D'abord, je choisis le cadre du roman: un lieu, une région, un pays. Je suis amenée à voyager beaucoup et je m'inspire de ces expériences pour définir ce cadre. Et puis, j'ai des bribes de personnages, de sujets qui m'apparaissent peu à peu au gré de longs moments de rêveries "actives". Je laisse mon imaginaire divaguer et les images arrivent en masse. C'est un long processus de préparation mentale agrémenté de recherches d'informations et de documentations. Et à un moment, j'ai "assez rêvé" le livre, je suis prête: je commence à l'écrire. Je suis assez fan des processus de création de David Lynch qu'il décrit dans son livre Mon histoire vraie. La part belle qu'il fait au rôle de l'inconscient dans l'élaboration d'une oeuvre; la capacité de l'artiste à saisir les images uniques qu'il envoie. Mon but est toujours de créer des univers particuliers qui flirtent avec le fantastique, le surréel. Je cherche à peaufiner des images qui vont surprendre et activer l'imaginaire des lecteurices. Mon idée est de les emmener dans un lieu qui leur est neuf. Ensuite, il y a le travail du style, de la langue, des métaphores, des images. Fignoler tout cela pffffff. Relire cent, mille fois, flipper, relire mille fois. Dans toute cette construction, "laisser passer du temps" est ami: il m'aide à développer un regard critique sur ce que j'écris.


Vous êtes une artiste plurielle, polyvalente, entre scène, arts plastiques et écriture. Ces territoires créatifs se nourrissent-ils les uns les autres ? Comment les voyez-vous ? 

Je les vois comme de grands terrains de jeux où je m'éclate en passant de l'un à l'autre, en alternant les activités, parfois en en abandonnant certaines pour y revenir des années plus tard. Tout cela est assez fluide et m'apporte une grande sensation de liberté qui ne cesse de m'inspirer. Et tout cela se nourrit, bien sûr, et est sculpté par le passage du temps et des transformations du monde. Une grande partie de ma culture littéraire vient du fait que je fais du théâtre depuis mon enfance. C'est en côtoyant les univers de grand.e.s auteurices de théâtre, en les incarnant que j'ai appris à écrire. 

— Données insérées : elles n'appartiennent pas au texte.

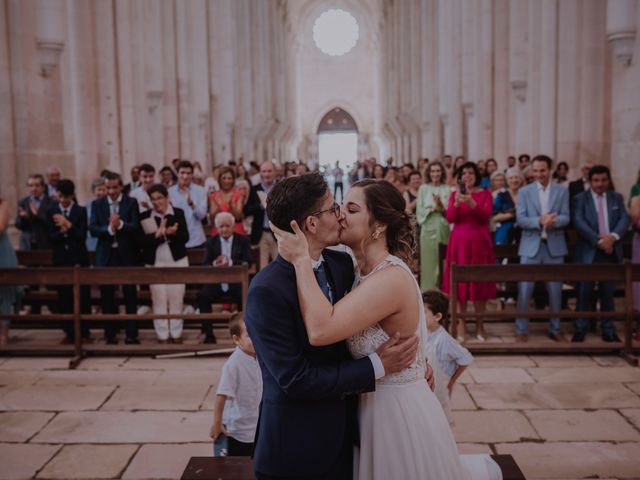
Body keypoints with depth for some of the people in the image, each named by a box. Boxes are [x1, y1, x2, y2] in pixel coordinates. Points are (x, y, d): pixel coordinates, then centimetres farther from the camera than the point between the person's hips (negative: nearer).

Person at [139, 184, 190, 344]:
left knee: (176, 298, 3)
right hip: (155, 263, 0)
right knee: (159, 299, 0)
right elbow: (143, 242, -8)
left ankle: (176, 333, 14)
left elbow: (185, 237, -6)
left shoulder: (178, 213, 1)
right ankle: (162, 335, 8)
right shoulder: (145, 217, 0)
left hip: (177, 260, 0)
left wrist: (167, 233, -21)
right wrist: (160, 233, -21)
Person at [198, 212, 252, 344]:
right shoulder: (210, 243, 11)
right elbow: (205, 265, 3)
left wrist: (230, 263, -23)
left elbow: (248, 262, -5)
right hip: (216, 282, 2)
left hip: (237, 283, -2)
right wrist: (215, 264, -21)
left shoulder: (243, 241, 6)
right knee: (202, 296, -26)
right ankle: (208, 334, -14)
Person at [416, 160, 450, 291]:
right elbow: (419, 210, 1)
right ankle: (428, 292, 7)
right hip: (428, 229, 0)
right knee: (429, 261, 0)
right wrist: (433, 208, -12)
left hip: (443, 228, 1)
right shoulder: (423, 188, 6)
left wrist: (442, 207, -15)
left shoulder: (447, 189, 6)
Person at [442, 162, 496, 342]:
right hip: (459, 242, 1)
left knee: (480, 281, 2)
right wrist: (457, 203, -20)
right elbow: (449, 219, -4)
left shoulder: (485, 194, 4)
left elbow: (486, 216, -10)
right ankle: (462, 324, 10)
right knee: (460, 281, 2)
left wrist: (471, 203, -24)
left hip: (479, 242, -1)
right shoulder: (454, 194, 8)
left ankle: (479, 324, 13)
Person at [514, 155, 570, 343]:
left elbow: (566, 218, -1)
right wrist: (539, 221, -21)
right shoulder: (524, 191, 4)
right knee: (524, 289, -3)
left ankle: (555, 329, 21)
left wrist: (553, 220, -23)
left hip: (555, 246, 1)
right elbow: (520, 219, -5)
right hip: (531, 246, -1)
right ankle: (521, 329, 9)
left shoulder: (562, 191, 7)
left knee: (555, 289, 7)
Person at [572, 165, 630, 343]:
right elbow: (579, 222, -12)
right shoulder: (580, 198, 1)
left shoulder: (617, 198, 12)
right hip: (588, 251, -3)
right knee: (584, 291, 0)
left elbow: (625, 218, 0)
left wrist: (613, 236, -18)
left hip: (611, 251, 3)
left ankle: (608, 330, 15)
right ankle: (580, 329, 9)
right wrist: (598, 240, -20)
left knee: (607, 292, 8)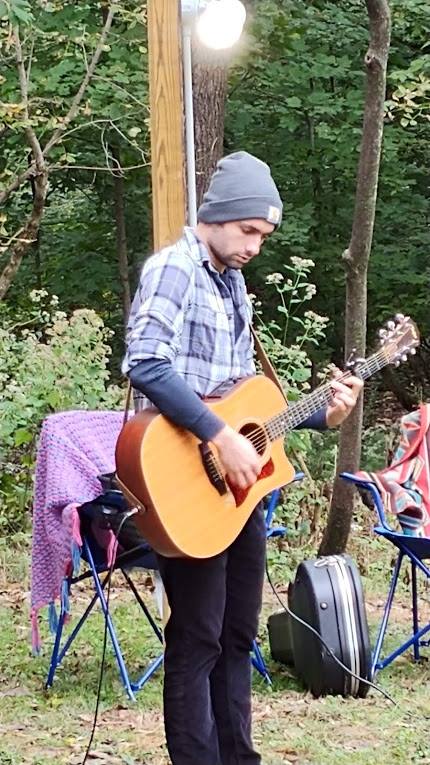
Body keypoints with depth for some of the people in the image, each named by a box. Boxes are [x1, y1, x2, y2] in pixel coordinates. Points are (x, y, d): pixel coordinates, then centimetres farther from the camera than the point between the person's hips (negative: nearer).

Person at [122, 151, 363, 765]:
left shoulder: (234, 283, 15)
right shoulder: (174, 269, -12)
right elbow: (145, 363, -28)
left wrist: (320, 415, 9)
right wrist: (222, 437, -28)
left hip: (239, 483, 9)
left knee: (238, 635, 14)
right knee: (198, 640, -5)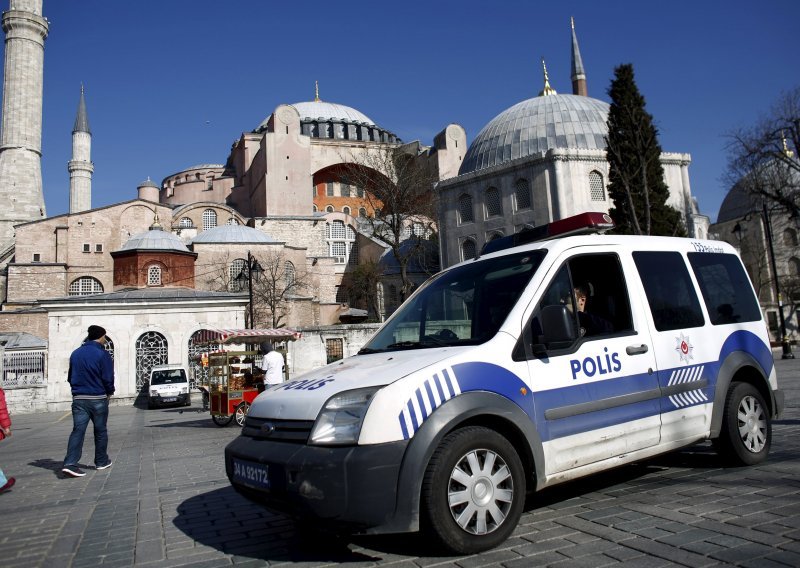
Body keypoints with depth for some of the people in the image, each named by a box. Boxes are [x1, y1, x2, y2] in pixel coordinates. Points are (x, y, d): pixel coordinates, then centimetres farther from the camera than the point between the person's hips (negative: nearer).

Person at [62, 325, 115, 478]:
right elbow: (108, 378, -12)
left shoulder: (75, 353, 8)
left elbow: (70, 377, 13)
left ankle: (70, 463, -13)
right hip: (98, 398, -4)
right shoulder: (102, 354, -10)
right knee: (100, 431, 10)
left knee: (77, 431, 0)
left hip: (79, 399, 4)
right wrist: (109, 392, 5)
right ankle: (101, 461, 20)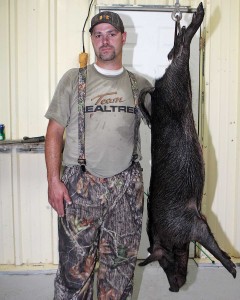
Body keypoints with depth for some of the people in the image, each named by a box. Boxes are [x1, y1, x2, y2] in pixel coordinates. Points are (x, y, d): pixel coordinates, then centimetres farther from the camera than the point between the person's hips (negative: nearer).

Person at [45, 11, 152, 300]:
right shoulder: (74, 79, 3)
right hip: (80, 187, -2)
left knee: (120, 265, 13)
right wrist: (53, 180, -8)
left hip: (127, 187, 2)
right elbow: (55, 131, 0)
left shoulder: (140, 85, 9)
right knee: (75, 266, 4)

Vous utilisez beaucoup l’humour, en général et dans ce titre en particulier. Pensez-vous que l’on puisse faire plus facilement passer certains messages par l’humour ?

Oui, j'en suis convaincue... Faire rire, sourire, c'est ouvrir une brèche dans la sensibilité des lecteurices. C'est ouvrir leur imaginaire. C'est pincer leur curiosité. C'est s'assurer que leurs réactions seront nuancées. J'ai appris cela en étudiant et en jouant Shakespeare qui manie si bien le mélange du drame et de l'humour. Cette distorsion des registres est super riche à mes yeux. Et m'amuse beaucoup. Je ris beaucoup quand j'écris des choses dures, et je pleure parfois quand j'écris des choses drôles. Par exemple, la "scène du cheval" dans Rouge western, je me suis marrée à l'écrire bien qu'elle soit d'une extrême violence.Et puis, on a besoin de rire pour survivre dans notre monde si complexe et cynique, non? 

Isabelle Wéry. Rouge Western. Au Diable Vauvert.